List every building material named in the account of discovering Pauli Murray that follows.
-- begin Text section --
Discovering the Amazing Pauli Murray

For the “learn something new every day” files…


My friend, Yale lecturer Stuart Semmel


This week I connected with a college classmate, Stuart Semmel, who lives on the campus of Yale University. His wife, Professor Tina Lu, is Head of College of Pauli Murray College and he’s Associate Head as well as a senior lecturer in history and the humanities. When he first mentioned this information I had to ask, “What’s Pauli Murray College?” He replied that its one of the two new residential colleges at Yale (the other is Benjamin Franklin College) and that he’d be happy to give me a tour. By the way, a residential college is akin to the houses at Hogwarts—it’s a student’s home base for all four years of their Yale experience.


I didn’t ask, “Who’s Pauli Murray?” I should have because I didn’t know, but at that point I was distracted by thoughts of what sort of modern concrete and glass behemoth had been plopped down amid Yale’s beautiful Georgian and Gothic structures. I assumed that’s what usually happens with new construction on historic campuses.


During my visit with my classmate I was delighted to make these two discoveries:


1.) Pauli Murray College is a gorgeous gothic style stone and brick construction. Robert A.M. Stern Architects designed it. I marveled over the old world touches, especially the intricate stone work which, Stuart pointed out, features a variety of symbols and quotes meaningful to Yale and to Pauli Murray.


“I thought they didn’t build like this anymore,” I said in wonder.


Stuart explained that stonemasons had actually been brought out of retirement to help with the construction by training a new generation of builders. I was thrilled to learn this brand of magic won’t disappear from existence.
-- end Text section --
-- begin Rows --
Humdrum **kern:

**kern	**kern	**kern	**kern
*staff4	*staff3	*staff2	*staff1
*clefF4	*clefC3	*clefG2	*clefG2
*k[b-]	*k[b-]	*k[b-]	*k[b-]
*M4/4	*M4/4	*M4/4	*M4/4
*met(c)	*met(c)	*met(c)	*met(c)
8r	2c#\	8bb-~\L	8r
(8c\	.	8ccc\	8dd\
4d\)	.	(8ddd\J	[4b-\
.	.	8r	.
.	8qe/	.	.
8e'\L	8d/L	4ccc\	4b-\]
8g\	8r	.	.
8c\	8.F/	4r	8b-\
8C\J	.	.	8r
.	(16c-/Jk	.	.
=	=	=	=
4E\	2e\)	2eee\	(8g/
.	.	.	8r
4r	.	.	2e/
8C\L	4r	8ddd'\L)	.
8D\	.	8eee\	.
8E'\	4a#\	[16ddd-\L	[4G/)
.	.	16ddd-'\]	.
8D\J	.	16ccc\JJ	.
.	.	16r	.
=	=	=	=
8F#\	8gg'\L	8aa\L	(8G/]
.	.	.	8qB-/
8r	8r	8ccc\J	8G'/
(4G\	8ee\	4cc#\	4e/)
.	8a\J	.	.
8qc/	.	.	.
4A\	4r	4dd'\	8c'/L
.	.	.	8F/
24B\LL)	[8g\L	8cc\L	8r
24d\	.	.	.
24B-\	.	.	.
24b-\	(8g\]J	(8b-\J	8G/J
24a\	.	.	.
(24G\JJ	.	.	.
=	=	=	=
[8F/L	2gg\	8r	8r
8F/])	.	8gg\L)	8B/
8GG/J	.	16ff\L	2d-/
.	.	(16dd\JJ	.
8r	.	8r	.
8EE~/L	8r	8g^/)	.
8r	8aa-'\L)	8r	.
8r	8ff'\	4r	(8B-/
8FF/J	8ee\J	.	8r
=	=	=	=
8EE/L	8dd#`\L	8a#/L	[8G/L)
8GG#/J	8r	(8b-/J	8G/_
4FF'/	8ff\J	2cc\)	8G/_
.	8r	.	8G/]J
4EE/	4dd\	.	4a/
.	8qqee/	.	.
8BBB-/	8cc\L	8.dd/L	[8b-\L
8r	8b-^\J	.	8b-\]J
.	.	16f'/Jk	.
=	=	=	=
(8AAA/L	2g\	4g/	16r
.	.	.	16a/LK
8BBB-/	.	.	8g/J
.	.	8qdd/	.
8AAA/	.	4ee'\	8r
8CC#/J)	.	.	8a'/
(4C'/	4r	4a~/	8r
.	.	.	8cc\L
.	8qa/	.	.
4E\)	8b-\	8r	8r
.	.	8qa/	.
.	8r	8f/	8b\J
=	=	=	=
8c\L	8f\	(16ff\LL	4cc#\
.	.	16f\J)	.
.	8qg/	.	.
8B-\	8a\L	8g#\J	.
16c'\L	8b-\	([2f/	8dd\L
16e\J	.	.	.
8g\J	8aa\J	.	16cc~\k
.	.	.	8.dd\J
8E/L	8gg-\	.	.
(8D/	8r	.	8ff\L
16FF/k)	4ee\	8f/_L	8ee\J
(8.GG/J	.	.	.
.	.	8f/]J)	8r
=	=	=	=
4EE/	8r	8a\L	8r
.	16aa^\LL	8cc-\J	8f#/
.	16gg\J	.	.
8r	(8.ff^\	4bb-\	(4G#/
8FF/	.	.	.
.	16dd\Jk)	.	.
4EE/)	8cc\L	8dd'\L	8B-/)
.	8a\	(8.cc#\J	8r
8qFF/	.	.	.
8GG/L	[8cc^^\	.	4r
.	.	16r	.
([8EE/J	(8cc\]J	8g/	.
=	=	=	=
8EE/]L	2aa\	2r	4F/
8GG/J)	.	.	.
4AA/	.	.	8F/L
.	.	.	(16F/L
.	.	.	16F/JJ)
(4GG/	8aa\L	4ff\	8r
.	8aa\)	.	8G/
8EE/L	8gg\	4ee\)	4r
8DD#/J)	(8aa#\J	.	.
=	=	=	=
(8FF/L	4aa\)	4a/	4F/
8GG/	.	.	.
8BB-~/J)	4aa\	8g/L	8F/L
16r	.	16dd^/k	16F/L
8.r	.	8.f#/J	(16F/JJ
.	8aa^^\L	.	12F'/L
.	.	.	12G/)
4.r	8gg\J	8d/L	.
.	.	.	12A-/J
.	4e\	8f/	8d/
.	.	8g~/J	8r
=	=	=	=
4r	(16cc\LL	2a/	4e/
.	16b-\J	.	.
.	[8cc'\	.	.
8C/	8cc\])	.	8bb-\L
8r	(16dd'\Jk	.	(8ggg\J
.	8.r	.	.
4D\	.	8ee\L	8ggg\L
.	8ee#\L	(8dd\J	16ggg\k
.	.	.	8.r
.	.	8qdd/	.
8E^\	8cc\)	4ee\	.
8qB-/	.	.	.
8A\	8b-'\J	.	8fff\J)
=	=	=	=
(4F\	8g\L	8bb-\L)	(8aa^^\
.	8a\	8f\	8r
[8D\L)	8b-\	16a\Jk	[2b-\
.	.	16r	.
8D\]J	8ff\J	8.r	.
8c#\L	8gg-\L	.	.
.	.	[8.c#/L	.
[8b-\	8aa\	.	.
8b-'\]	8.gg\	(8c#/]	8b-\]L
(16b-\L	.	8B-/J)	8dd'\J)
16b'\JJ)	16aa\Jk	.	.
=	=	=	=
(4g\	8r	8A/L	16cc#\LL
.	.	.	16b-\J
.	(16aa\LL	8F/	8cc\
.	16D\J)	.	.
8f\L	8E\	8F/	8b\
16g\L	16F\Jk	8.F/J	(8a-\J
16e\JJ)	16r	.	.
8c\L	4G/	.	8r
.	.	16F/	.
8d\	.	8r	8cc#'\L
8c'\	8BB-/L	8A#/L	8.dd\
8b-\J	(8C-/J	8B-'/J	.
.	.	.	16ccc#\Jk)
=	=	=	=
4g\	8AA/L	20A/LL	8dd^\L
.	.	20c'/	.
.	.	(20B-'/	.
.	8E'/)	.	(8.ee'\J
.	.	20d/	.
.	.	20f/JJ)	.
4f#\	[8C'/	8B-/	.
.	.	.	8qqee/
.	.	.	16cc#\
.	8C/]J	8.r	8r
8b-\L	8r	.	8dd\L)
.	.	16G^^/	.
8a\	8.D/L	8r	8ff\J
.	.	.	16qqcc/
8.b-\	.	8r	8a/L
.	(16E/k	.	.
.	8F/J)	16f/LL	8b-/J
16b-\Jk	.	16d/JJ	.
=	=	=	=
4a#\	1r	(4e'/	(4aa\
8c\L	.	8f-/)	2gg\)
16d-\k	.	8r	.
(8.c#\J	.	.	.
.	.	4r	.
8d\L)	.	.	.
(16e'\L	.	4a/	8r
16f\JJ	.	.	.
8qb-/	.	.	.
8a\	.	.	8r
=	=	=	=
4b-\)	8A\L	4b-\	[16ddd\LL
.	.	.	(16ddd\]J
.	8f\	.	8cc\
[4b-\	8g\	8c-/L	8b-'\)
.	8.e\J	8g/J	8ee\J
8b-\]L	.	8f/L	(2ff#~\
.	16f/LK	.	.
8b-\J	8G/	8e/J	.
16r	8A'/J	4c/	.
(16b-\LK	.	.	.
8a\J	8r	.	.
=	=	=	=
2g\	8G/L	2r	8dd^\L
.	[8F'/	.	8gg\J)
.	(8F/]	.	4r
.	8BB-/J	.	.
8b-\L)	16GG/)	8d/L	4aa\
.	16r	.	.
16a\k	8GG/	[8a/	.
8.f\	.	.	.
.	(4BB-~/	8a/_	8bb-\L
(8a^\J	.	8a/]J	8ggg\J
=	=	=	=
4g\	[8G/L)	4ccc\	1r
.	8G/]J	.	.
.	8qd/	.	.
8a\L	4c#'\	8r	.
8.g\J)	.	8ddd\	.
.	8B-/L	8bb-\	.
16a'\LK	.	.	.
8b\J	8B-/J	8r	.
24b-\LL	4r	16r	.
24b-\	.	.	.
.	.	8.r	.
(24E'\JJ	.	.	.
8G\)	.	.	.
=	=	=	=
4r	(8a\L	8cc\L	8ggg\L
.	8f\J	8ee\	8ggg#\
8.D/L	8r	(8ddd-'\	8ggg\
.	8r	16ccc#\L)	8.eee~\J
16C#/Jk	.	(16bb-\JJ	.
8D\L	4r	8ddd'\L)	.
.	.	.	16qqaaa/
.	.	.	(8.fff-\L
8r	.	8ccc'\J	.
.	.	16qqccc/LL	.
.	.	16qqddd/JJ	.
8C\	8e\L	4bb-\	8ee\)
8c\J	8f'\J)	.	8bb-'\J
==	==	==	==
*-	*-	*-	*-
-- end Rows --
• Correct result
- Concrete
- Glass
- Stone
- Brick